--- Provided text ---
That was basically just recalling last night's debate points.

Quote:
Some of his biggest bundlers...

https://www.documentcloud.org/docume...-Bundlers.html

Elmendorf is the most important, because although his personal net worth isn't clear, he's responsible for tens of thousands of dollars in donations from companies like Amazon and Disney. As far as I know, Pete is the only candidate who's accepting money from lobbyists. More than half of Pete's donations come from large individual donors.

https://www.opensecrets.org/2020-pre...e?id=N00044183

Compare that to Sanders, where the number is less than 20%.

https://www.opensecrets.org/2020-pre...e?id=N00000528

Pete isn't really some outsider relying on grassroots support. He's much more like a candidate built in a lab as some ivory tower ideal. His donor profile is much more like Harris's and Biden's. The guy kind of sums up what white coastal elites think should go into picking a Presidential Candidate - someone who'll say "I'm a really smart guy, look how smart I am personally, I should be running things" - making the campaign about him personally, rather than talking about how he would solve problems or what he's actually for. He'll speak in vague platitudes and tell anecdotes and stories from the campaign trail and sound very compelling and likable doing so, and he'll avoid, at all costs, taking policy stances, because committing to do anything might scare off some potential voter somewhere.

I don't know if he'd beat Trump or not, but that strikes me as a bad strategy.
I mean, he has some typical non-political experience credentials - Ivy League, McKinsey, etc, but I'd hardly call a gay 2 term mayor of a city of 100k in Indiana a built in a lab candidate. His political experience is very unconventional for a Presidential Candidate. Unprecedented, really. His donor base and supporter base, especially in early states is not unlike Obama's.

--- Work instructions ---
Reproduce the stretch of the forum post from "Pete isn't really" through "a bad strategy.", changing "grassroots" to "small-donor".

Saved entries

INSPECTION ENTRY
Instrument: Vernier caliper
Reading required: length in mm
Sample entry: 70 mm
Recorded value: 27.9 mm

==

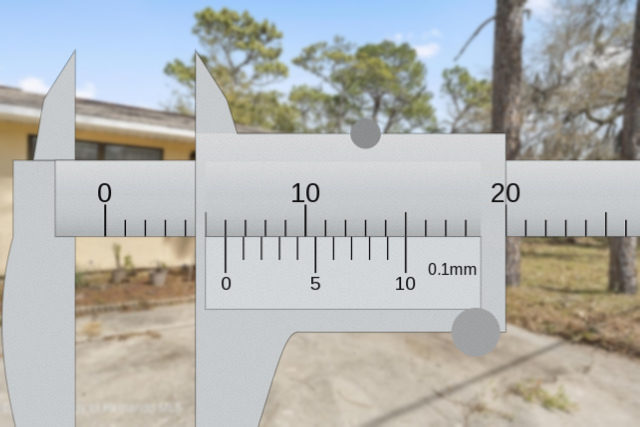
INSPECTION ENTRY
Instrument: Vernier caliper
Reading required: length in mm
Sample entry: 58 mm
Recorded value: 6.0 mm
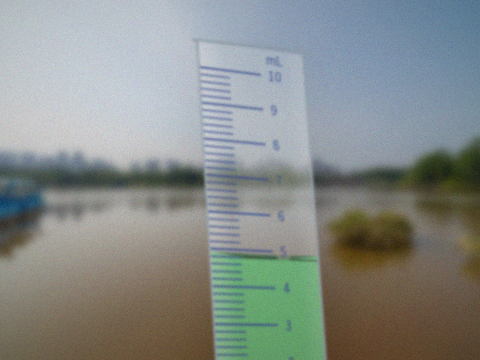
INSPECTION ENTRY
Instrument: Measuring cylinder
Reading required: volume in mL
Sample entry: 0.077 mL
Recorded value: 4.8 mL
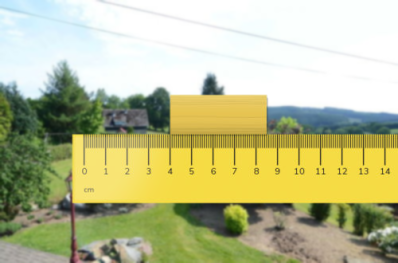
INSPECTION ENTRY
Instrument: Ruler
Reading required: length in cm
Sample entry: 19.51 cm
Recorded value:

--- Answer for the task ---
Pete isn't really some outsider relying on small-donor support. He's much more like a candidate built in a lab as some ivory tower ideal. His donor profile is much more like Harris's and Biden's. The guy kind of sums up what white coastal elites think should go into picking a Presidential Candidate - someone who'll say "I'm a really smart guy, look how smart I am personally, I should be running things" - making the campaign about him personally, rather than talking about how he would solve problems or what he's actually for. He'll speak in vague platitudes and tell anecdotes and stories from the campaign trail and sound very compelling and likable doing so, and he'll avoid, at all costs, taking policy stances, because committing to do anything might scare off some potential voter somewhere.

I don't know if he'd beat Trump or not, but that strikes me as a bad strategy.